Ece Sakalar, PhD
2025 Leon Levy Scholar in Neuroscience
New York University, Center for Neural Science
Sub-disciplinary Category
Systems Neuroscience
Previous Positions
- BS, Heidelberg University
- MSc, Heidelberg University
- PhD, Medical University of Vienna (Dr. Bálint Lasztóczi)
Bio
After growing up in Istanbul, Dr. Ece Sakalar went to Germany to earn her BS and MS degrees at Heidelberg University, where she became interested in circuit dynamics and information flow between brain regions. She went on to complete her PhD at the Center for Brain Research in Vienna, working with Dr. Bálint Lasztóczi and Dr. Thomas Klausberger. During her research, she discovered a new role for interneurons in the hippocampus, helping us better understand how brain signals come together. Now a postdoctoral fellow in Dr. Adam Carter’s lab at New York University, she studies the organization of thalamo-cortical circuits involved in thinking and decision-making. Her current work focuses on how inputs from subcortical regions is sent to the cortex via thalamus, offering new insights into how the brain processes information to support complex behaviors.
Research Summary
Examining the thalamocortical connections and how the subcortical inputs are routed to the frontal cortex via higher-order thalamus.

* **Data excerpt**
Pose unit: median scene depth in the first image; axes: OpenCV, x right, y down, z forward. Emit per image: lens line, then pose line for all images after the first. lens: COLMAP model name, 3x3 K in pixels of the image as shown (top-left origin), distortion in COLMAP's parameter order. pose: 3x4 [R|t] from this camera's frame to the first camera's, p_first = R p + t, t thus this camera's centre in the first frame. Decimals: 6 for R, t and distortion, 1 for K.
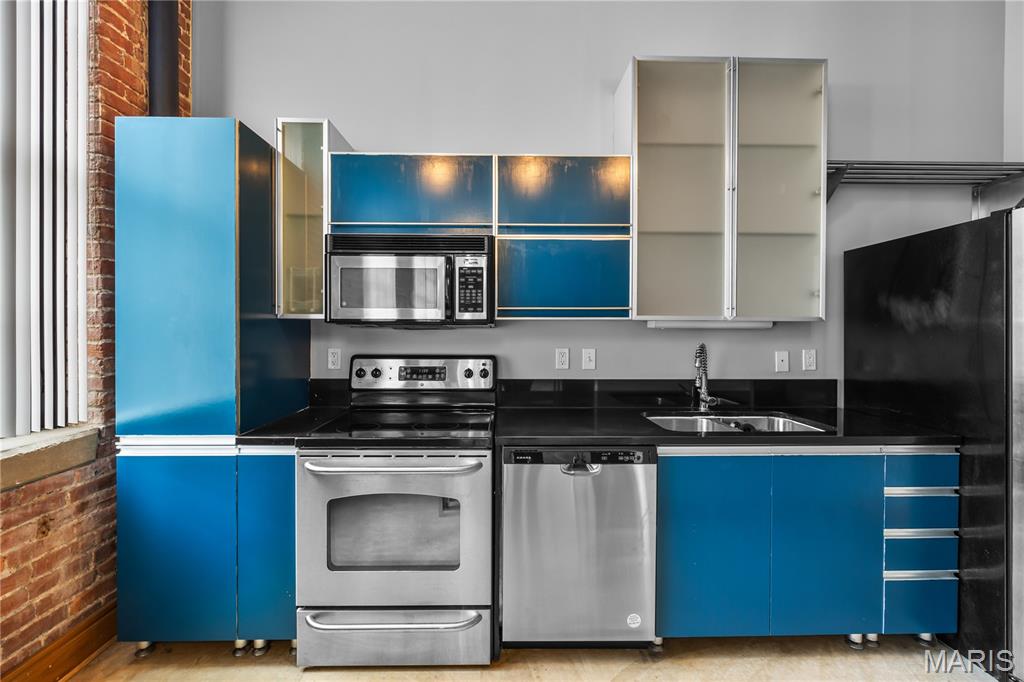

* **Exercise prompt**
Reproduce the portion of the scientist's profile that starts at the words "Ece Sakalar, PhD" and stops after the words "(Dr. Bálint Lasztóczi)". Work only from the scientist's profile, not the data.

* **Expected answer**
Ece Sakalar, PhD
2025 Leon Levy Scholar in Neuroscience
New York University, Center for Neural Science
Sub-disciplinary Category
Systems Neuroscience
Previous Positions
- BS, Heidelberg University
- MSc, Heidelberg University
- PhD, Medical University of Vienna (Dr. Bálint Lasztóczi)